What the task asks = In the records below, write out word for word the lines from the one containing "74.09.295 - Disclosure" to the one containing "service reimbursement.", including both of those lines.

Information provided =
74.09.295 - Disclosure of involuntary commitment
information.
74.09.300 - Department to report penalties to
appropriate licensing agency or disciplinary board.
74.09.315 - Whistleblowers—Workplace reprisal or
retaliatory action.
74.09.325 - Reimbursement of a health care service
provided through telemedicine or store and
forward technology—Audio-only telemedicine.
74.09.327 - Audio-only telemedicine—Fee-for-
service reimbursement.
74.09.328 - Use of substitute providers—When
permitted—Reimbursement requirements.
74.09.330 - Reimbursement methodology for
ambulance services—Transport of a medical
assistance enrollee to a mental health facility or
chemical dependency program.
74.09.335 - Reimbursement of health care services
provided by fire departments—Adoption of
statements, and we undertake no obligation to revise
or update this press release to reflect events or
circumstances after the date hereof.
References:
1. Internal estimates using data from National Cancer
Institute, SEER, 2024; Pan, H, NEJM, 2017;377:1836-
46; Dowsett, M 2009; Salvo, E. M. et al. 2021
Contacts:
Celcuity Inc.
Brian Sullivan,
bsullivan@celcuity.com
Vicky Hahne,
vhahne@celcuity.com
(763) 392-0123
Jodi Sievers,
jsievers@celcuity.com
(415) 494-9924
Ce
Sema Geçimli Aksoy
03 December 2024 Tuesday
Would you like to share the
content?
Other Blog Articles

---

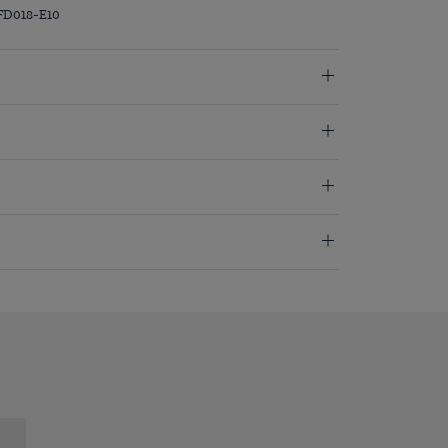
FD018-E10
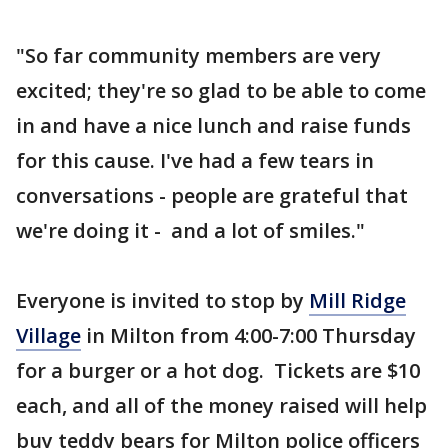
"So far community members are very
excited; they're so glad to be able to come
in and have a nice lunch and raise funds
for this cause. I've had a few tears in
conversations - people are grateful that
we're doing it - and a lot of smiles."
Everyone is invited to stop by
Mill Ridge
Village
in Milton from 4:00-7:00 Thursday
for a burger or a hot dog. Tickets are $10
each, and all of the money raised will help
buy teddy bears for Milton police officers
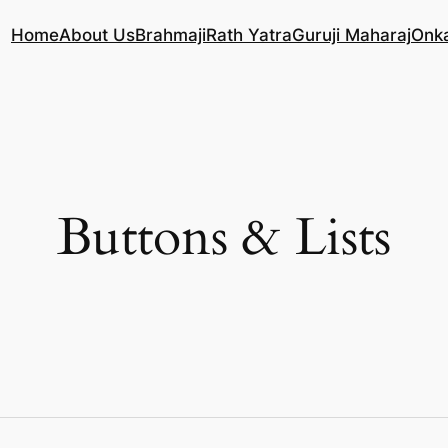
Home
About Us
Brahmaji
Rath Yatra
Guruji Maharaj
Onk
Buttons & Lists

Result of the task =
74.09.295 - Disclosure of involuntary commitment
information.
74.09.300 - Department to report penalties to
appropriate licensing agency or disciplinary board.
74.09.315 - Whistleblowers—Workplace reprisal or
retaliatory action.
74.09.325 - Reimbursement of a health care service
provided through telemedicine or store and
forward technology—Audio-only telemedicine.
74.09.327 - Audio-only telemedicine—Fee-for-
service reimbursement.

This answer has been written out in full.